It was an interesting night. There are plenty of news articles, plenty of columns, and plenty of commentary. Think of this as one-stop shopping. (I do love one-stop shopping.)
* Scott Boras is insisting that he did not say that Matsuzaka should receive $100 million; he merely said that’s what pitchers in today’s market are receiving. (Pretty much everyone who saw the press conference thought he said that’s what Matsuzaka should get.) Boras also stressed that Bill Clinton did not have sex with that woman.
* After the Red Sox made their initial offer, Boras has not made a single counteroffer. Or, apparently, even spoken to the Sox. He has, of course, been speaking to the rest of the country, and will hold a series of town meetings later this week.
* John Henry provided his plane to whisk Theo and Larry out to California for a face-to-face with Boras, adding another $10,000 or so to the price of the negotiations. In the baseball world, this is also known as “a candy bar.”
* Henry is pissed. Gordon Edes details a late-night conference call Henry had with reporters: “‘We’re on Scott Boras’s doorstep because he hasn’t negotiated with us so far,’ Henry said, frustration registering in his voice during a post-midnight conference call with reporters. ‘We’re taking the fight directly to him to try to have a negotiation here.’” Later, Henry told Edes in a private call, “You make your best offer and just hope the player receives it.” And yes, Henry meant what you thought he meant there.
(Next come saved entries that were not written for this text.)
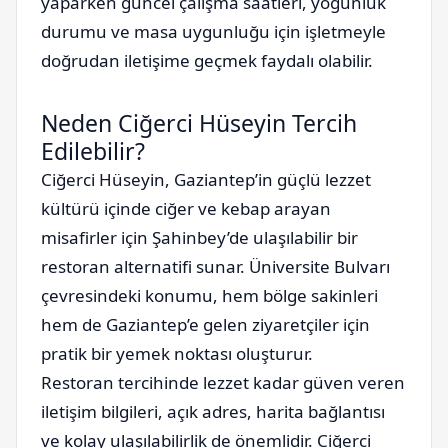
yaparken güncel çalışma saatleri, yoğunluk
durumu ve masa uygunluğu için işletmeyle
doğrudan iletişime geçmek faydalı olabilir.
Neden Ciğerci Hüseyin Tercih
Edilebilir?
Ciğerci Hüseyin, Gaziantep’in güçlü lezzet
kültürü içinde ciğer ve kebap arayan
misafirler için Şahinbey’de ulaşılabilir bir
restoran alternatifi sunar. Üniversite Bulvarı
çevresindeki konumu, hem bölge sakinleri
hem de Gaziantep’e gelen ziyaretçiler için
pratik bir yemek noktası oluşturur.
Restoran tercihinde lezzet kadar güven veren
iletişim bilgileri, açık adres, harita bağlantısı
ve kolay ulaşılabilirlik de önemlidir. Ciğerci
* Nevertheless, the Sox will make another offer “of considerable magnitude” today, according to Theo. “It’s highly unusual,” Epstein said, referring to the fact that the Sox were essentially bidding against themselves, “but it’s showing that Matsuzaka is extremely important to the Boston Red Sox. It’s normally not a good ploy, but we want to demonstrate to Matsuzaka, and the fans of Japanese baseball, just how important he is to us.”
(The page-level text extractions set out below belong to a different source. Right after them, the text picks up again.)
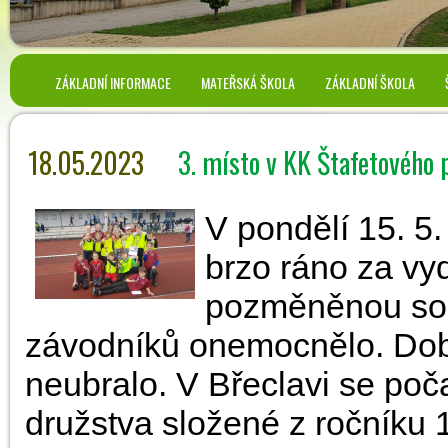
ZÁKLADNÍ INFORMACE
MATEŘSKÁ ŠKOLA
ZÁKLADNÍ ŠKOLA
18.05.2023
3. místo v KK Štafetového 
V pondělí 15. 5.
brzo ráno za vy
pozměněnou sou
závodníků onemocnělo. Dob
neubralo. V Břeclavi se poča
družstva složené z ročníku 1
* Boras finally seems to have stepped over the line, with the Boston media, the national media, and his great-aunt all turning against him. Matsuzaka can’t pitch for anyone else in MLB this year; he’ll make $3 or $4 million a year if he stays in Japan; both the Yankees and the Mets apparently agreed that Daisuke was worth somewhere in the $8 to $10 million range (which, as people are now increasingly pointing out, is a lot of money for someone who’s never thrown a major league pitch). The result is a drastic swing of public opinion, with more and more folks now siding with the Sox.
I’m about 94 percent sure this won’t happen, but it seems to me there’s an outside possibility (very outside, granted) that Boras will end up screwing himself not only in what will likely be a very lucrative Japanese market but could also hurt himself with MLB teams. (There is, after all, some precedence for collusion among the owners vis a vis salaries.) Obviously, we’re living in a whole different world today, but at some point you’d figure owners might get sick of negotiating with Boras, who’s establishied an impressive track record of obstinancy and lying and looks more and more like he’s preparing to waterski right over that great white. (Like I said, there’s a very small chance of this happening…but hey, I got to U-Tube Henry Winkler.)